Python Polars consuming high memory and taking longer time

This is what I'm trying to do.

Scan the csv using Polars lazy dataframe
Format the phone number using a function
Remove nulls and duplicates
Write the csv in a new file

Here is my code

import sys
import json
import polars as pl
import phonenumbers

#define the variable and parse the encoded json
args = json.loads(sys.argv[1])

#format phone number as E164
def parse_phone_number(phone_number):
    try:
        return phonenumbers.format_number(phonenumbers.parse(phone_number, "US"), phonenumbers.PhoneNumberFormat.E164)
    except phonenumbers.NumberParseException:
        pass
    return None

#scan the csv file do some filter and modify the data and then write the output to a new csv file
pl.scan_csv(args['path'], separator=args['delimiter']).select(
    [args['column']]
).with_columns(
    #convert the int phne number as string and apply the parse_phone_number function
    pl.col(args['column']).cast(pl.String).map_elements(parse_phone_number).alias(args['column']),
    #add another column list_id with value 100
    pl.lit(args['list_id']).alias("list_id")
    
).filter(
    #filter nulls
    pl.col(args['column']).is_not_null()
).unique(keep="last").collect().write_csv(args['saved_path'], separator=",")

I tested a file with 800k rows and 23 columns (150mb) and it takes around 20 seconds and more than 500mb ram then it completes the task.

Is this normal?
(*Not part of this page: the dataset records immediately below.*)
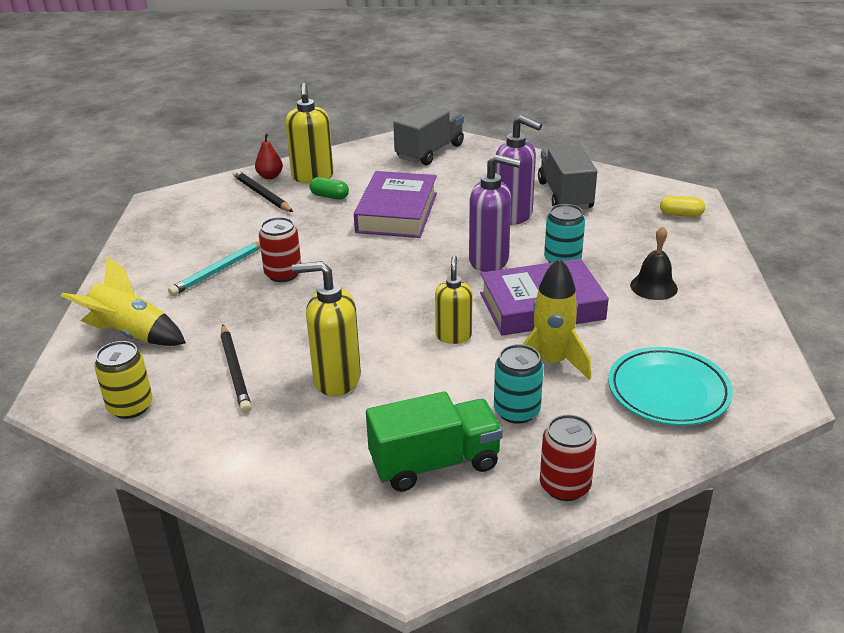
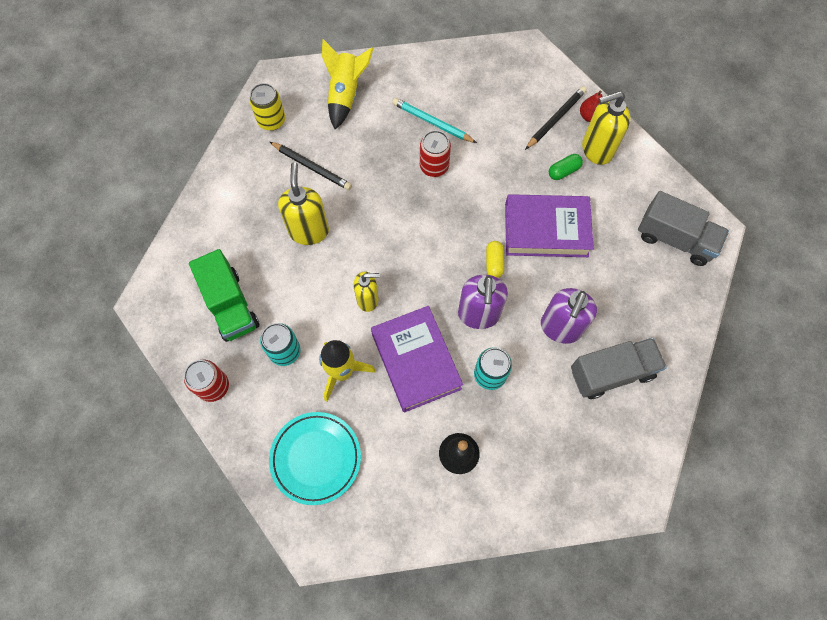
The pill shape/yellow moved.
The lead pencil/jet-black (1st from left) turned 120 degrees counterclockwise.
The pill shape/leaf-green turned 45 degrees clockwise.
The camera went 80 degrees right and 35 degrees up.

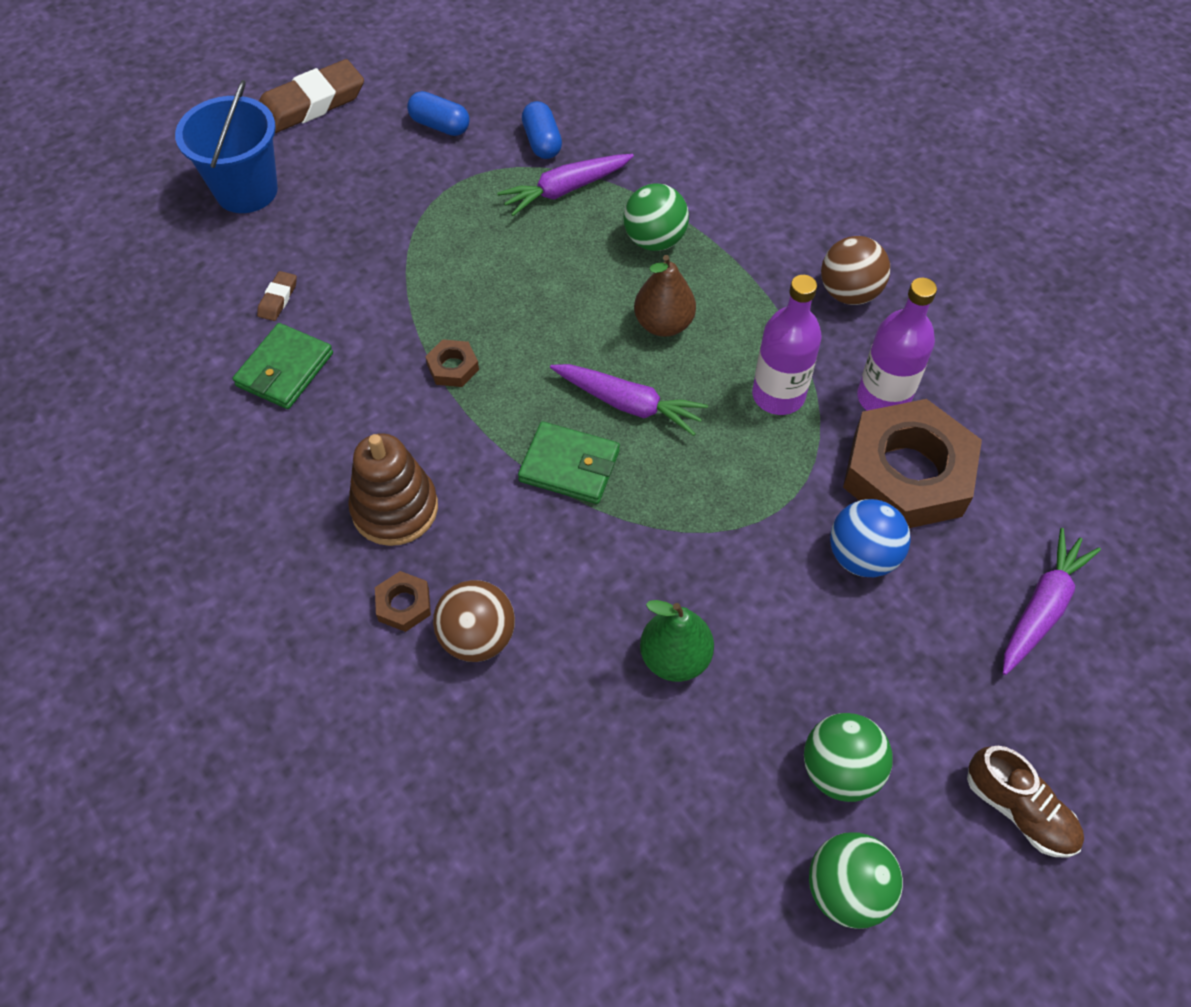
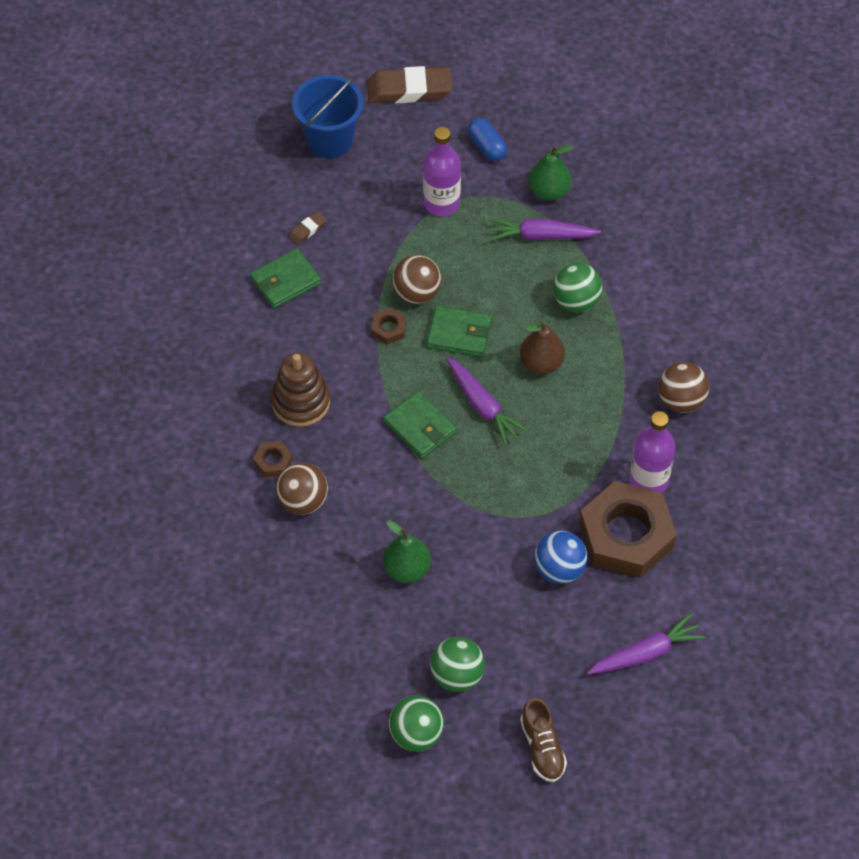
The sphere/dark brown (2nd from left) appeared.
The card wallet/leaf-green (3rd from left) appeared.
The bottle/violet (1st from left) moved.
The pill shape/royal blue (2nd from left) was replaced by the pear/leaf-green (2nd from left).
The camera went 30 degrees right and 0 degrees up.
Can I optimize the performance (the memory usage at least)?

I'm really new with Polars and I work with PHP and I'm very noob at python too, so sorry if my code looks bit dumb haha.

Solution

You are using map_elements, which means you are effectively writing a python for loop. This often is 10-100x slower than using expressions.

Try to avoid map_elements. And if you do use map_elements, don't expect it to be fast.

P.S. you can reduce memory usage by not casting the whole column to String, but instead cast inside your map_elements function. Though I don't think using 500MB is that high. Ideally polars uses as much RAM as available without going OOM. Unused RAM might be wasted potential.